On the same day the Supreme Court heard oral arguments in Sebelius v. Hobby Lobby, a significant reproductive rights case under the Affordable Care Act (ACA), right-wing media continued to push discredited misinformation about a different ACA case that could do even more damage to health care reform.
On March 25, the D.C. Circuit Court of Appeals (finally fully-staffed) heard oral arguments in Halbig v. Sebelius. Unlike Hobby Lobby, Halbig has the potential to undermine the ACA as a whole by rendering the new federal health insurance marketplaces of the exchanges useless.
Since 2012, right-wing media have engaged in a loud campaign to push this challenge all the way to the conservative justices of the Supreme Court, even though legal experts agree this lawsuit is far-fetched and a distortion of the text, history, and purpose of the ACA. In the wake of yesterday's appellate arguments, conservative media is continuing to lecture Congress that legislators really meant to counter-intuitively destroy the ACA when they passed it, a bizarre argument that the editors of the National Review Online claimed "Democrats might have anticipated if they'd bothered reading the law." The Wall Street Journal took it as an opportunity to again accuse Obama of executive overreach, and invited the judiciary to "check on those abuses" and "vindicate the rule of law" by rewriting history to pretend Congress never intended tax credits in the federal exchanges.
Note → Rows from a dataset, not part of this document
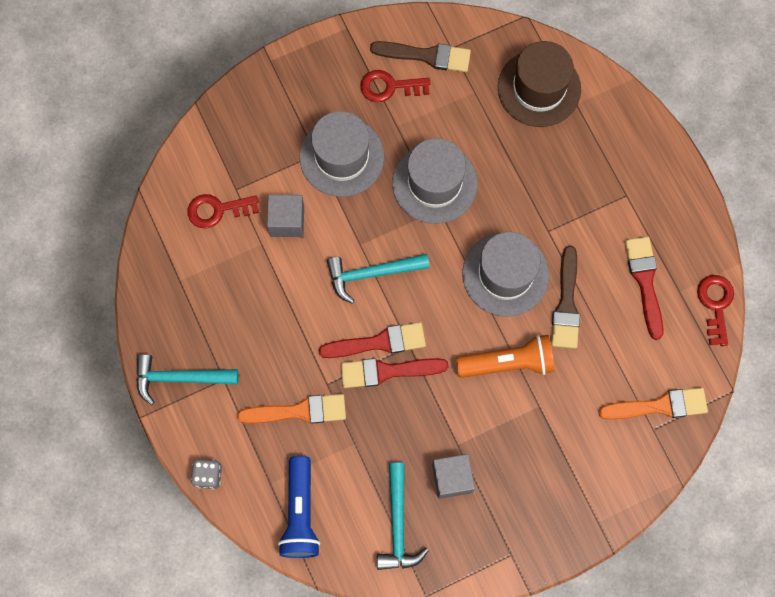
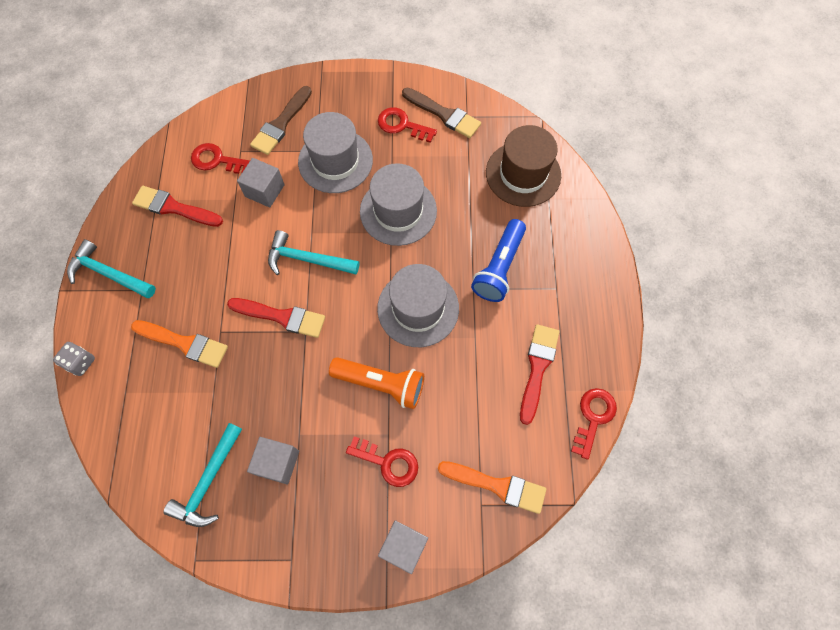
camera: 25 degrees right, 5 degrees down
(300, 513) = (134, 431): blue flashlight -> blue flashlight (499, 268)
(387, 371) = (275, 344): red brush -> red brush (174, 207)
(552, 431) = (388, 462): none -> red key
(566, 304) = (458, 356): brown brush -> brown brush (281, 124)
(603, 496) = (404, 546): none -> grey cube

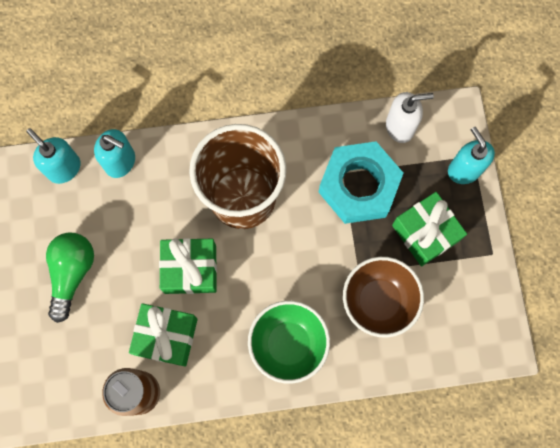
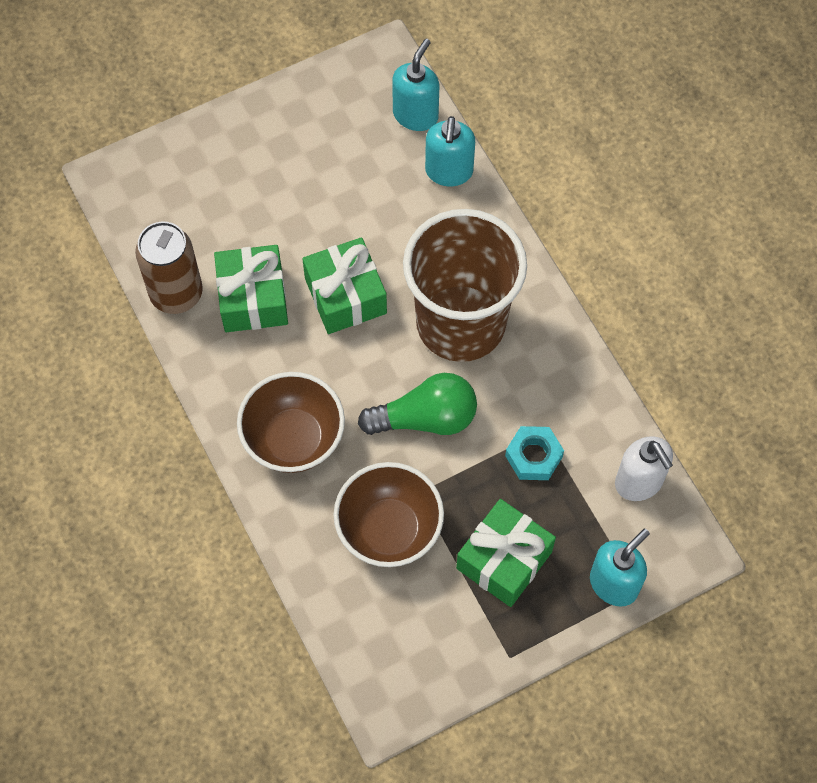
camera: 70 degrees right, 10 degrees down
(72, 273) = (291, 171): green light bulb -> green light bulb (425, 418)
(288, 344) = (293, 439): green bowl -> brown bowl
(359, 186) = (533, 456): turquoise nut -> turquoise nut, size x0.50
A federal district court has already ruled against this unlikely argument, holding their "unpersuasive" legal theory about Congress' true intention contrary to common sense, because it would lead to "strange or absurd results."
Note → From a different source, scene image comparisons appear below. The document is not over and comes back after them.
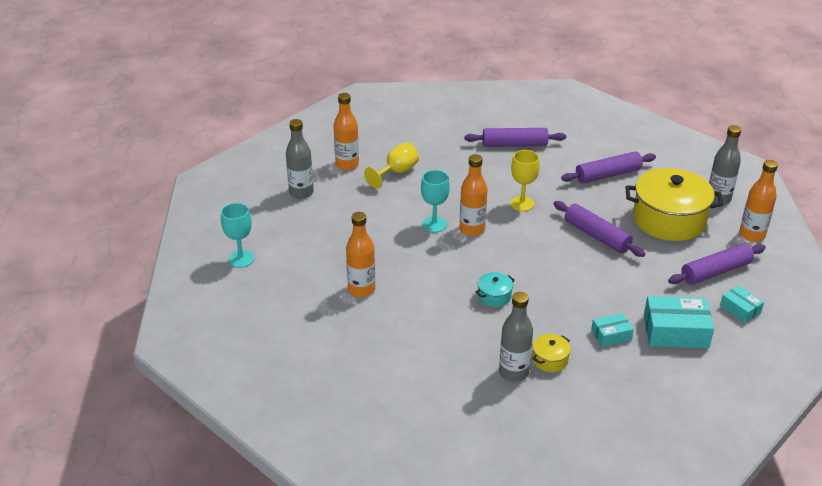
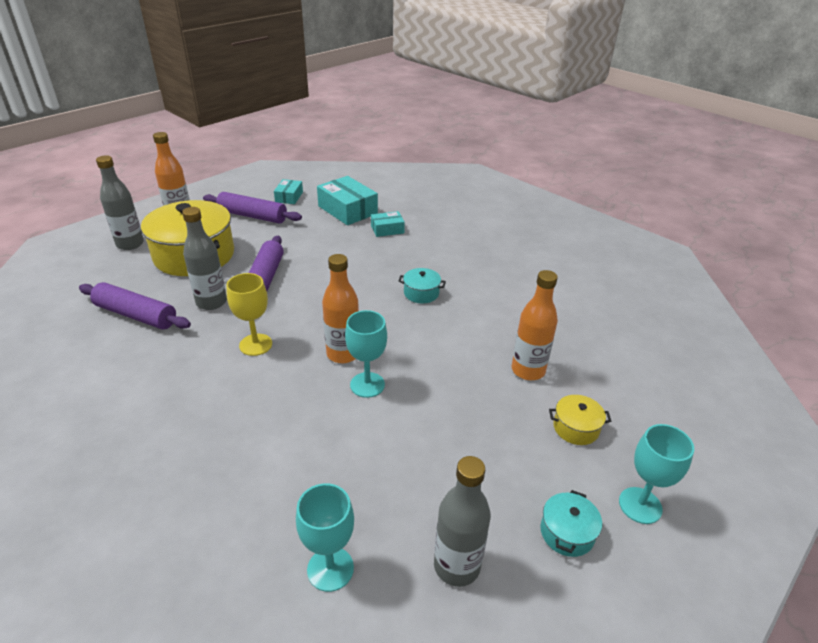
camera: 135 degrees left, 0 degrees up
(266, 228) = (567, 532): none -> turquoise pot
(347, 164) = (330, 569): orange bottle -> turquoise goblet
(396, 172) = (294, 491): yellow goblet -> none
(513, 372) = (485, 249): grey bottle -> grey bottle (211, 302)
(514, 144) = (114, 416): purple rolling pin -> none
(550, 360) = (450, 241): yellow pot -> yellow pot (576, 428)
(611, 335) = (387, 229): turquoise box -> turquoise box turned 45 degrees counterclockwise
The already-rejected theory behind Halbig is that the IRS never actually had the legal authority to offer tax subsidies to consumers who purchase health insurance on the federal exchange because Congress specifically wanted the federal exchanges to be unaffordable as an incentive for states to set up their own. But as Constitutional Accountability Center's Senior Counsel Simon Lazarus explained, "[t]o believe their argument, you have to believe that Harry Reid and Chuck Schumer and Patty Murray and Max Baucus got together off the Senate floor one day and said, 'I know what we'll do to convince these states that they should set up exchanges: We'll give them the power to completely destroy at least the exchange portion of Obamacare in their states' ... People think a lot of things of those individuals, but dumb is not one of them."
The idea that these tax subsidies are illegal is the pet project of Jonathan Adler, a contributor to National Review Online and to The Washington Post's new libertarian blog the Volokh Conspiracy, and Michael F. Cannon of the conservative Cato Institute. It's no surprise, then, that both of those right-wing media outlets have dedicated a fair amount of bandwidth to hyping Halbig and the legal arguments they helped formulate.
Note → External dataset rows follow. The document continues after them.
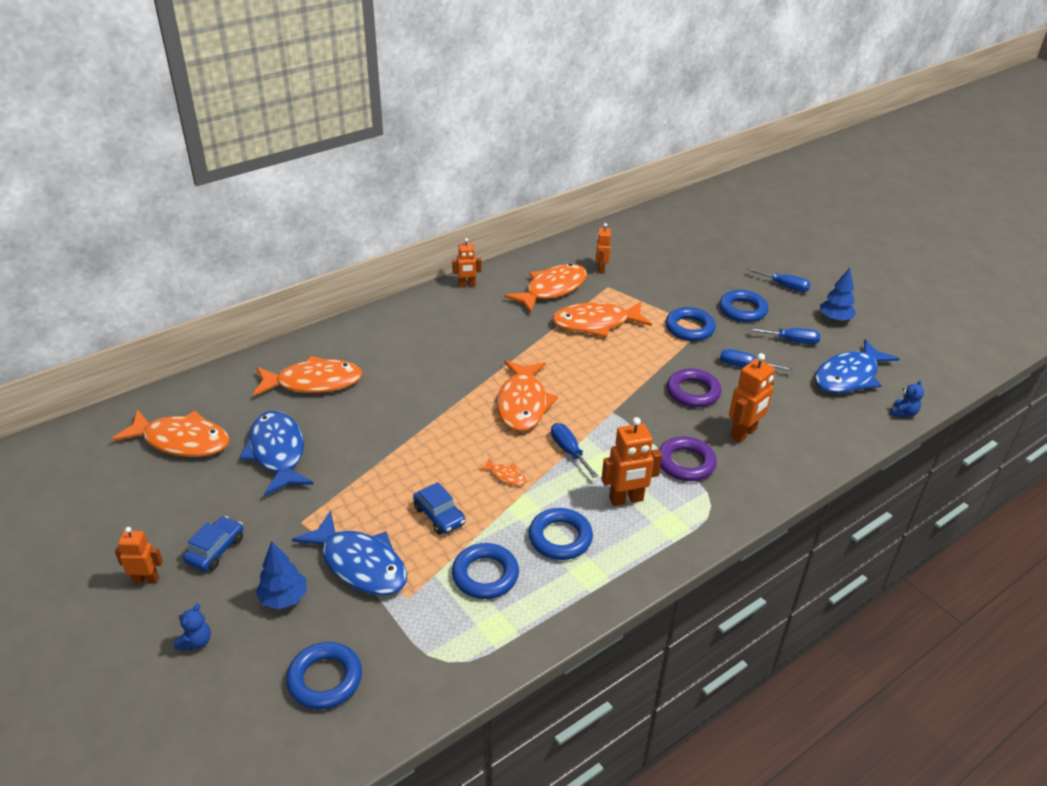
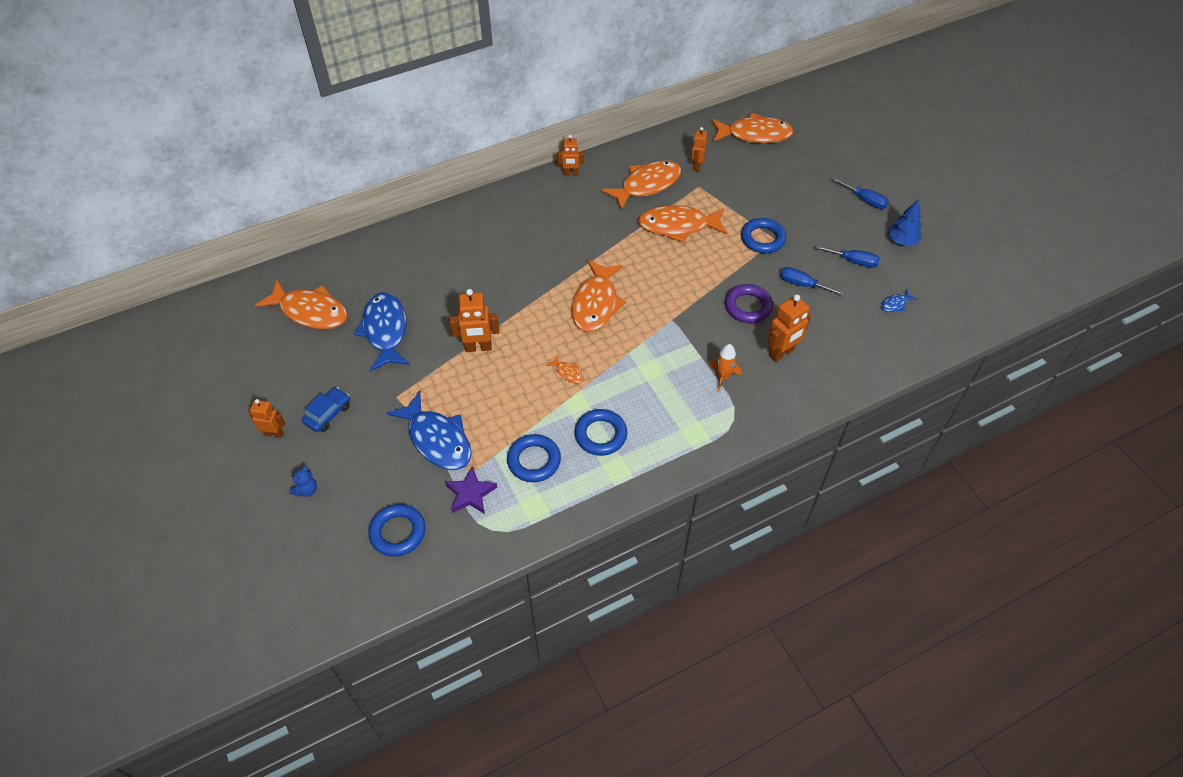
camera: 10 degrees right, 15 degrees up
(284, 598) = (375, 462): blue tree -> none
(313, 382) = (423, 265): orange fish -> orange fish (754, 134)
(413, 621) = (470, 493): none -> purple star
(439, 516) = (507, 403): blue car -> none
(569, 451) = (625, 354): blue screwdriver -> none
(626, 499) = (663, 406): orange robot -> orange robot (478, 347)
(685, 463) = (723, 377): purple ring -> orange rocket
(742, 310) = (817, 223): blue ring -> none
(849, 376) = (895, 304): blue fish -> blue fish, size x0.42
(903, 413) = (933, 347): blue teddy bear -> none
At the end of the day, all of these arguments boil down to the contention that an obvious drafting error in a massive bill that was hamstrung by Republicans during the legislative process was actually an intentional flaw. Adding to the slew of legal and health experts who helped craft the law or reported on it, Yale Law Professor Abbe Gluck recently explained why this legal challenge makes no sense. From The New England Journal of Medicine:
If successful, the challenge -- initiated by some of the same lawyers involved in the ACA challenge that reached the Supreme Court in 2012 -- would severely impede the statute's goals. In just the first 3 months of enrollment, 1.2 million people have signed up for insurance through federally run exchanges, 80% of them receiving subsidies.
The problem for the government is that the ACA is not a cleanly drafted statute but rather the victim of a highly complex legislative process. The section at issue in this case is one of many instances of less-than-ideal drafting. The statute calls for the subsidies to be calculated on the basis of the costs of the plans enrolled "through an Exchange established by the State under section 1311" of the ACA. The challengers argue that this text excludes individuals enrolled through federally operated exchanges from receiving assistance.
Although that argument might be superficially appealing, the D.C. court was correct to reject it. As the court recognized, this provision cannot be read in isolation. The Supreme Court has long applied a rule that statutes are to be interpreted as a whole and in context, to provide the best indication of Congress's intent. Here, the court concluded that many other provisions make clear that Congress intended for the subsidies to be available on state and federal exchanges alike.
[T]he case is as much about the divisive politics of health care reform as about the difficulties of implementing massive federal laws. This challenge is part of a broad strategy to topple the law at any cost. Other legal cases are en route to the Supreme Court, including the challenge to the regulation involving the coverage of contraception without patient copayments, and some of these cases do raise unresolved legal questions. But the subsidy challenge is more fundamental -- 73% of the Americans who are eligible for subsidies live in states with federally run exchanges -- even though it stands on much weaker legal ground than some other challenges that have been brought.
Not only do legal experts agree that this challenge is far-fetched, legislators who drafted the law have repeatedly refuted the notion that Congress intended tax subsidies to be available only for insurance purchased on the state exchanges. This evidently is of no concern to right-wing media, who will likely continue to celebrate this effort to make health insurance completely unaffordable until the Supreme Court weighs in.